→ Task inputs:

--- START ---

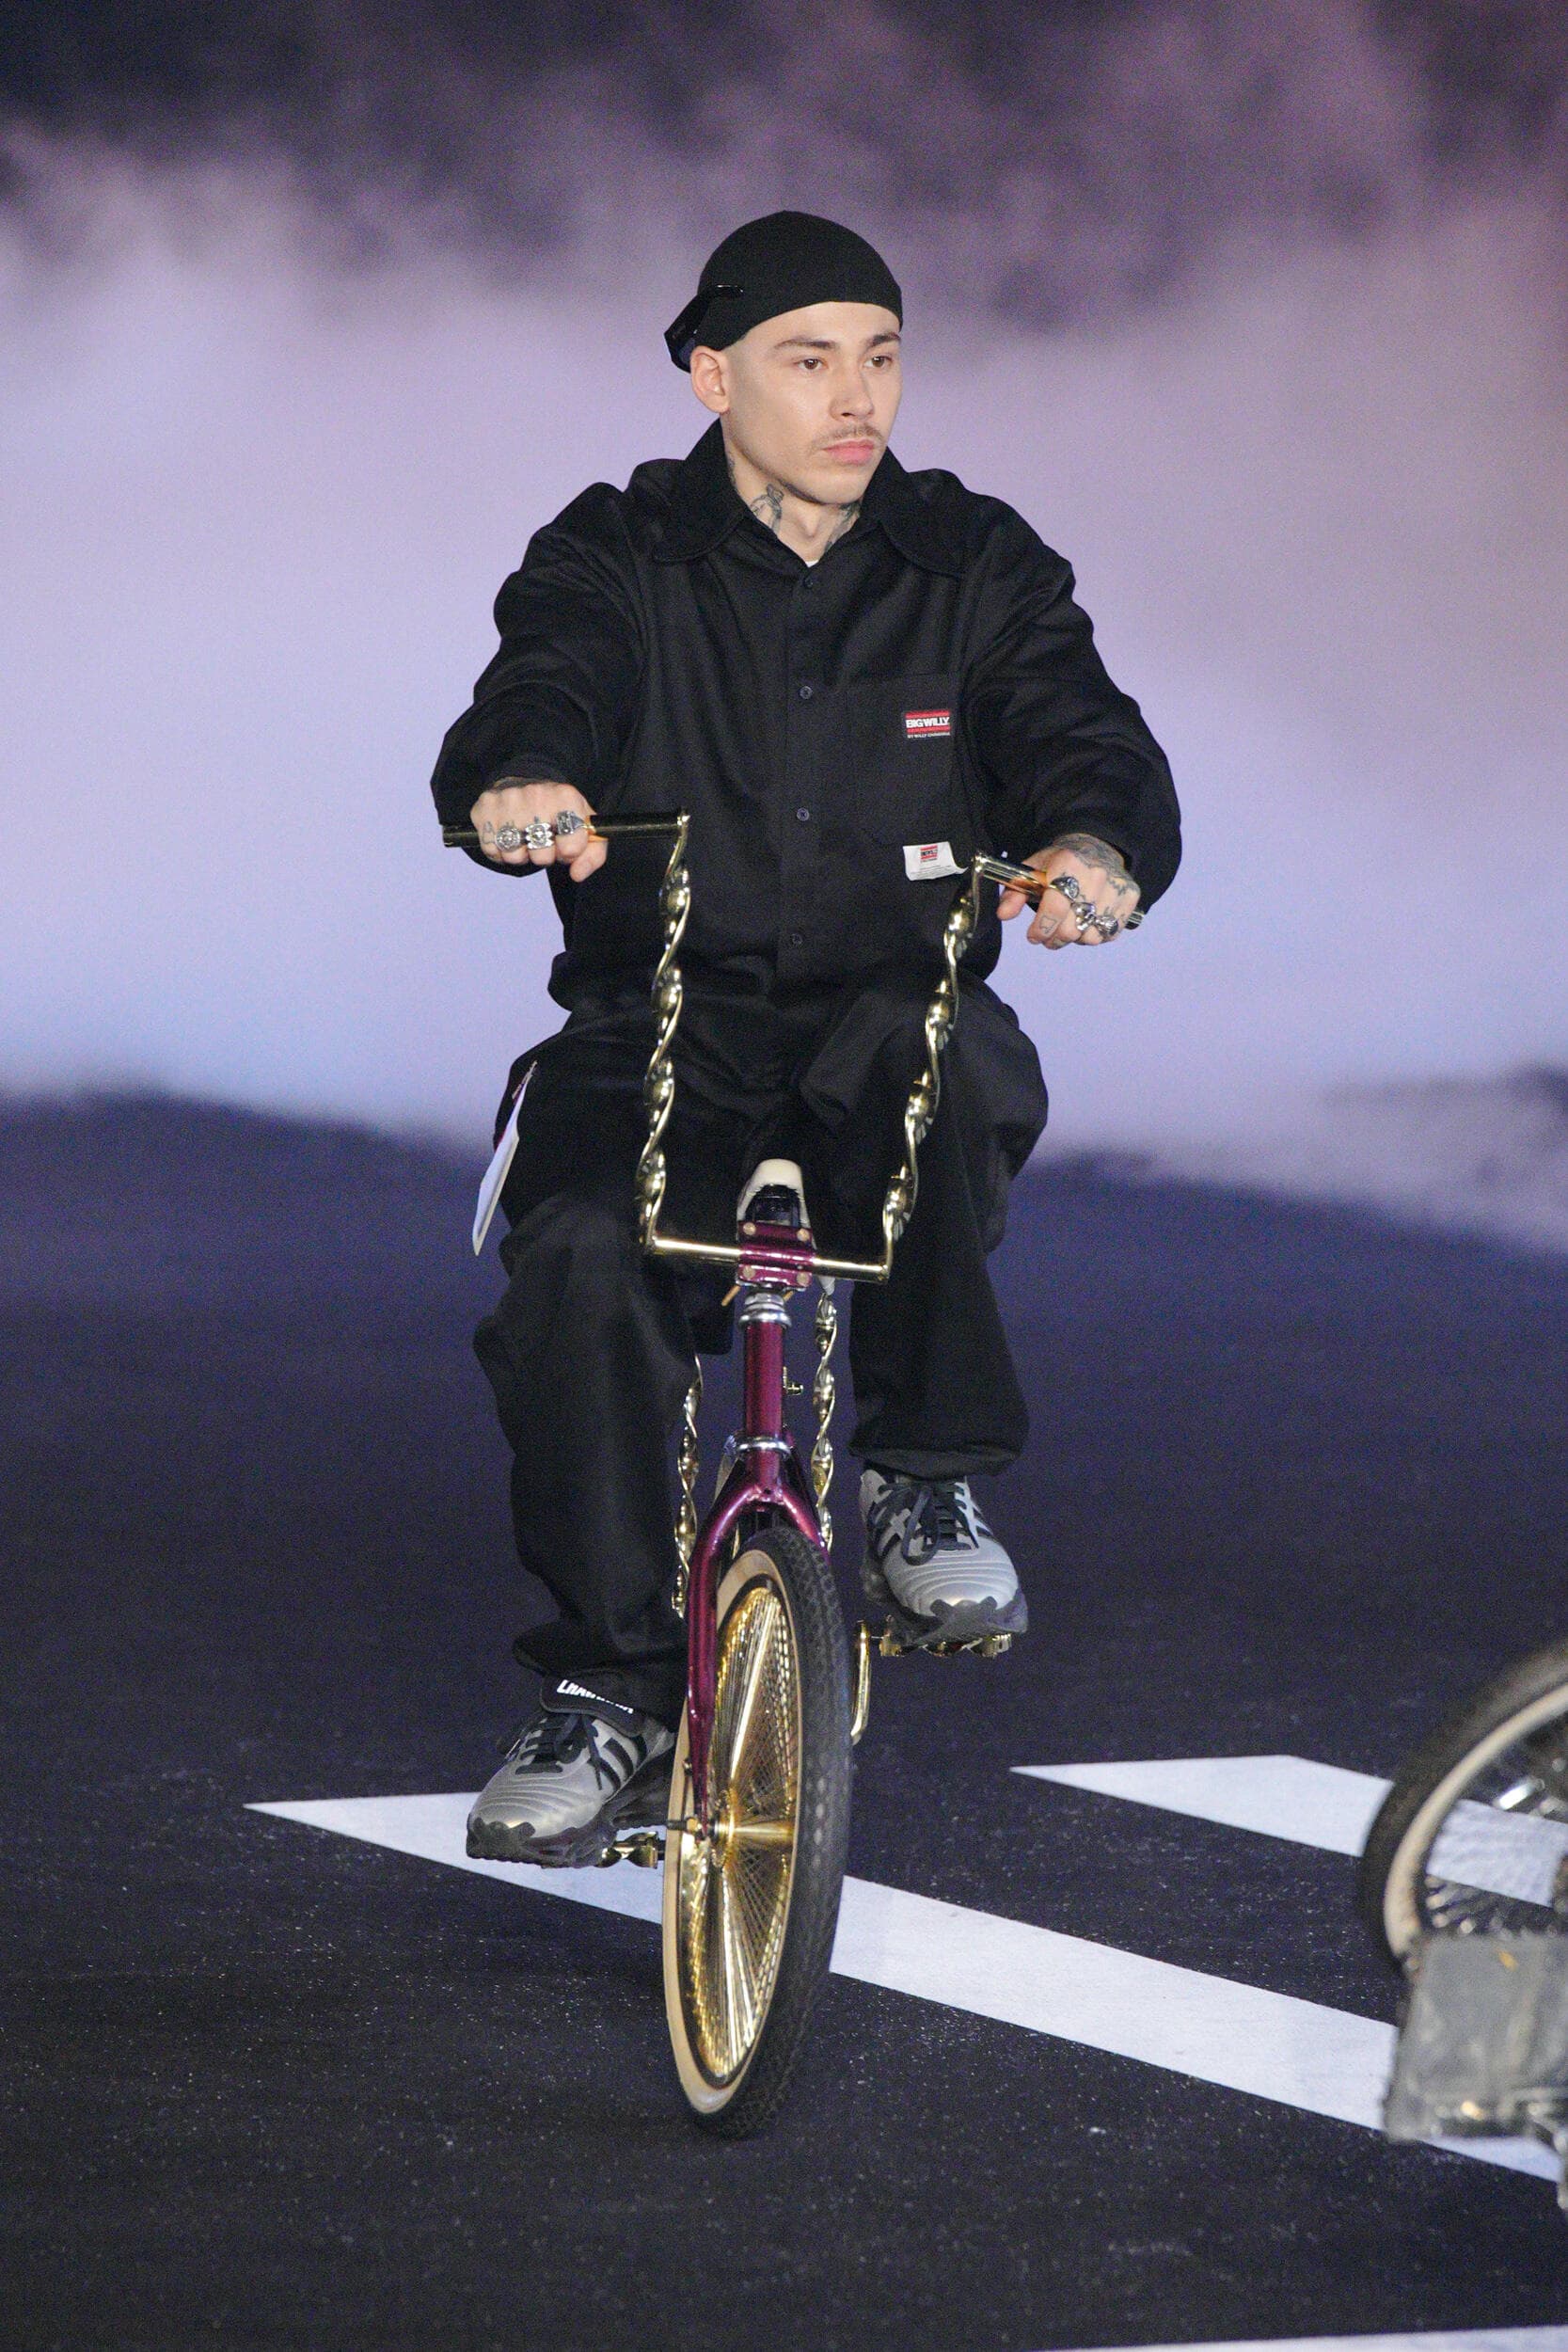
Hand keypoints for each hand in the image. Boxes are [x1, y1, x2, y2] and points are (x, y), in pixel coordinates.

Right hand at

--- END ---
--- START ---

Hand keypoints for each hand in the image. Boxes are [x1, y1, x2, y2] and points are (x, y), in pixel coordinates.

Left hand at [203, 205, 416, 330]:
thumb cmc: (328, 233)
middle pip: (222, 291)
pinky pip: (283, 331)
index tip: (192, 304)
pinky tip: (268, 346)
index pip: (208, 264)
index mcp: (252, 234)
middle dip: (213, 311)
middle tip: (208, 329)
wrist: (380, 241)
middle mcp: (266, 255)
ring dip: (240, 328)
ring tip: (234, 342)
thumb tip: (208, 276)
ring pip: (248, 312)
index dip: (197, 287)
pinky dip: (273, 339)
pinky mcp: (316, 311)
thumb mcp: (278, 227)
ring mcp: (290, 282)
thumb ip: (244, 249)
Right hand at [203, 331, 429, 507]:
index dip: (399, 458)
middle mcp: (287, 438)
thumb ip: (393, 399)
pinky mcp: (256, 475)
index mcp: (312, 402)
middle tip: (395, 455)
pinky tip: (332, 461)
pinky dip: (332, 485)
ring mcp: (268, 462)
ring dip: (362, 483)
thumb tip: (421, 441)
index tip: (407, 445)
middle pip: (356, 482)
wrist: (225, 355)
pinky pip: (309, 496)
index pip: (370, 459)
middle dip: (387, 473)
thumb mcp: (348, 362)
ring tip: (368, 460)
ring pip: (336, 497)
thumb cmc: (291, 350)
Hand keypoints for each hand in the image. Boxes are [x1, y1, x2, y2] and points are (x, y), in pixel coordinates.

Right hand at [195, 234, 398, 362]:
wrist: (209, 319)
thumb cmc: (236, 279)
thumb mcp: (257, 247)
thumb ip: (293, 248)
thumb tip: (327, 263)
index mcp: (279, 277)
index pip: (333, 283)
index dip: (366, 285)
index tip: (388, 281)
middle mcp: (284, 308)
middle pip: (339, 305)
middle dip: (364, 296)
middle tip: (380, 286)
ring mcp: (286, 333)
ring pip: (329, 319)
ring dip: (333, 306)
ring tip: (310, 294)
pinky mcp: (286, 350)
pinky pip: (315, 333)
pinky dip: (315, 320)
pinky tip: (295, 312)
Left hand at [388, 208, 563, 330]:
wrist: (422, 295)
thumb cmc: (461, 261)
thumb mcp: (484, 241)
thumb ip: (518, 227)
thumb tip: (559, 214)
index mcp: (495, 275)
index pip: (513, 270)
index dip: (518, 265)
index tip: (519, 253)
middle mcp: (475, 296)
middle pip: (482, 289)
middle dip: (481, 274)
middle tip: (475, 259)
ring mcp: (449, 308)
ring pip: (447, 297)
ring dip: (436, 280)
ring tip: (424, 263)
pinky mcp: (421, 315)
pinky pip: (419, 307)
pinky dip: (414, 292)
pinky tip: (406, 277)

--- END ---

Could you restate, word for word, the lines above from the one with "ring mcp: (290, 282)" to the one with "wrist: (225, 355)", both included?

→ The completed task:
ring mcp: (290, 282)
thumb ip: (244, 249)
Right hand at [203, 331, 429, 507]:
index dip: (399, 458)
middle mcp: (287, 438)
thumb ip: (393, 399)
pinky mcp: (256, 475)
index mcp: (312, 402)
middle tip: (395, 455)
pinky tip: (332, 461)
pinky dip: (332, 485)
ring mcp: (268, 462)
ring dip: (362, 483)
thumb tip: (421, 441)
index tip: (407, 445)
middle pip: (356, 482)
wrist: (225, 355)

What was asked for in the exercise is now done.